CEPATNYA KPK menangkap dan menahan
Presiden PKS Luthfi Hasan Ishaaq pada Selasa, 29 Januari 2013, lalu menjadi
pertanyaan banyak kalangan. Pengamat politik Ari Dwipayana menilai
perlakuan kepada Luthfi bermuatan politis. Pasalnya, belum ada pemeriksaan
kepada Luthfi, namun KPK langsung menetapkan tersangka (okezone.com 2 Feb).
Lalu orang membandingkan perlakuan KPK terhadap status Anas Urbaningrum dan
Andi Alfian Mallarangeng. Terhadap Anas, KPK memang belum menetapkannya
sebagai tersangka. Namun, fakta-fakta di persidangan yang melibatkan
Nazaruddin maupun Neneng sebagai terdakwa, nama Anas berkali-kali disebut
keterkaitannya dengan proyek Hambalang. Demikian pula pasca penetapan Andi
sebagai tersangka, KPK belum juga menahannya. Ada apa dengan KPK?
Penetapan tersangka kepada seseorang, tentulah mendasari minimal dua alat
bukti sebagaimana ditentukan oleh Kitab Undang-Undang Hukum Acara Pidana
(KUHAP) atau UU Nomor 8/1981. Namun, acapkali dalam rangkaian penyidikan
suatu tindak pidana, apakah tindak pidana yang bersifat konvesional maupun extraordinary
crime seperti tindak
pidana korupsi, penahanan menjadi bagian dari strategi penyidikan itu
sendiri.
Dalam kasus tertentu, tidak segera ditahannya tersangka atau belum
ditetapkannya seseorang sebagai tersangka, meskipun syarat formal dan
materiilnya terpenuhi, penyidik justru memeriksa orang-orang di seputar
atau sekeliling calon tersangka.

--------------------------------

- RUMUSAN SOAL: Lanjutkan tulisan di atas tentang penahanan Presiden PKS oleh KPK, mulai setelah kalimat terakhirnya.

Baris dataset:
--------------------------------

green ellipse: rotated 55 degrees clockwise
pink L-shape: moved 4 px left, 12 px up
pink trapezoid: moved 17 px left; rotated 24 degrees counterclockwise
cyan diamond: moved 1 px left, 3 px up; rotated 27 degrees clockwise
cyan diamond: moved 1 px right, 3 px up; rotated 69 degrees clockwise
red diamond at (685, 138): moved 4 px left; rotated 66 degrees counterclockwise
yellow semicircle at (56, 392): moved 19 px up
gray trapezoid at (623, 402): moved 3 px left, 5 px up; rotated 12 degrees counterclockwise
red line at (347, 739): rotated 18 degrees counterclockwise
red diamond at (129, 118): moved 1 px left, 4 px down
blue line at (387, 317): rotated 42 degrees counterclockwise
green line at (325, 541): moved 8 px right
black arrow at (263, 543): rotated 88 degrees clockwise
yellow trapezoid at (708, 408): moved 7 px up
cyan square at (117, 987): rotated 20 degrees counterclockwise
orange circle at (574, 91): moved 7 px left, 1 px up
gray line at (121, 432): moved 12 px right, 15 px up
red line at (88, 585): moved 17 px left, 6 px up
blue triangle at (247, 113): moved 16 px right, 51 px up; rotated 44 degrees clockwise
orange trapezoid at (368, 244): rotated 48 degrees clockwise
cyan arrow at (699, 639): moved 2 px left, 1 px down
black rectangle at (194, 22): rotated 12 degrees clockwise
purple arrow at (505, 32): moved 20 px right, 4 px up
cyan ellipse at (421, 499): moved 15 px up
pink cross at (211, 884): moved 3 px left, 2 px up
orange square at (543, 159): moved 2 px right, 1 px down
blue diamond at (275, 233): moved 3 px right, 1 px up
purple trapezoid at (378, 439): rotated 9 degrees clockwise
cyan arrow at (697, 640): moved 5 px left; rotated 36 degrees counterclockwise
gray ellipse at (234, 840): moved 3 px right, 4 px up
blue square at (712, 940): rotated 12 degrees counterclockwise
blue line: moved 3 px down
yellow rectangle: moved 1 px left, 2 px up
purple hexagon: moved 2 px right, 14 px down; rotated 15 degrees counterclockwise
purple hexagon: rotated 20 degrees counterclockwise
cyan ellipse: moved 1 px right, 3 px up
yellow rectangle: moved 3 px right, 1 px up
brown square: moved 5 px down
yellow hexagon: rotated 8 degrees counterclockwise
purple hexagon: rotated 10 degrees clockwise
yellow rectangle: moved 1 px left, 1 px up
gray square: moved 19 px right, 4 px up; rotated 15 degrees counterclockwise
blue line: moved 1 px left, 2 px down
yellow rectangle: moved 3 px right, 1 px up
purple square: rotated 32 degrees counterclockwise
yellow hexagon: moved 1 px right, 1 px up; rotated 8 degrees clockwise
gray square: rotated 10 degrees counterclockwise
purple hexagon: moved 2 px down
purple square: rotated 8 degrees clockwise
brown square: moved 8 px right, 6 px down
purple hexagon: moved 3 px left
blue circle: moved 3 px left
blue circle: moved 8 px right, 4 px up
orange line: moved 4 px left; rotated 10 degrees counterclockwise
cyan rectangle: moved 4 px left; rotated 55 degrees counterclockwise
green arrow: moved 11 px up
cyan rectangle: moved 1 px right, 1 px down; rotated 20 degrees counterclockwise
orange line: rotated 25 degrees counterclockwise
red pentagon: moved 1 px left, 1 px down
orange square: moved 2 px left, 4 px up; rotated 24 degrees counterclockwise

--------------------------------

- JAWABAN TUGAS:
Seperti teori makan bubur panas, bagian pinggirlah yang lebih awal dimakan,
perlahan masuk ke bagian tengah bubur tersebut. Hal ini pun berlaku ketika
penyidik dihadapkan pada perkara. Kadang-kadang pengumpulan alat bukti
lebih efektif dari orang-orang di sekitar calon tersangka daripada langsung
memeriksanya sebagai tersangka.
Ini yang kadang memunculkan suatu asumsi atau dugaan-dugaan negatif terhadap
penyidik. Ironisnya, dugaan ini dikaitkan dengan kemungkinan adanya
intervensi atau conflict
of interest tertentu,
baik di internal penyidik sendiri maupun faktor eksternal. Lebih-lebih
dalam kasus korupsi yang melibatkan penguasa atau pihak-pihak yang berada
dalam lingkar kekuasaan, tentu dugaan ini menjadi sebuah kewajaran.
Gambaran yang terbentuk oleh publik adalah penyidikan yang dilakukan sudah
bermuatan politis.
Yang menjadi pertanyaan kemudian adalah, mungkinkah penyidikan bisa
bermuatan politis? Dalam bahasa lain, bisakah penyidikan dalam konteks
sekarang dengan mudah diintervensi atau dipengaruhi pihak luar? Ada dua
kemungkinan, pertama sangat tidak mungkin diintervensi, apabila tahap dalam
penyidikan dilakukan sesuai dengan prosedur penyidikan yang benar, yaitu
adanya gelar perkara.
Gelar perkara bisa dianalogkan pintu gerbang sebuah perkara. Ia menjadi
media menginventarisasi pendapat dari berbagai sudut pandang yang tidak
boleh lepas dari ranah hukum.
Bila sudah terkontaminasi intervensi, peluang penyidik untuk bisa
mempertahankan pendapat yuridisnya menjadi sangat kecil, karena akan
dibantah oleh pendapat lain, termasuk pendapat ahli, yang bisa menguatkan
kontruksi hukum perkara tersebut. Sangat riskan mempertahankan intervensi
dalam penyidikan ketika gelar perkara dilakukan secara objektif.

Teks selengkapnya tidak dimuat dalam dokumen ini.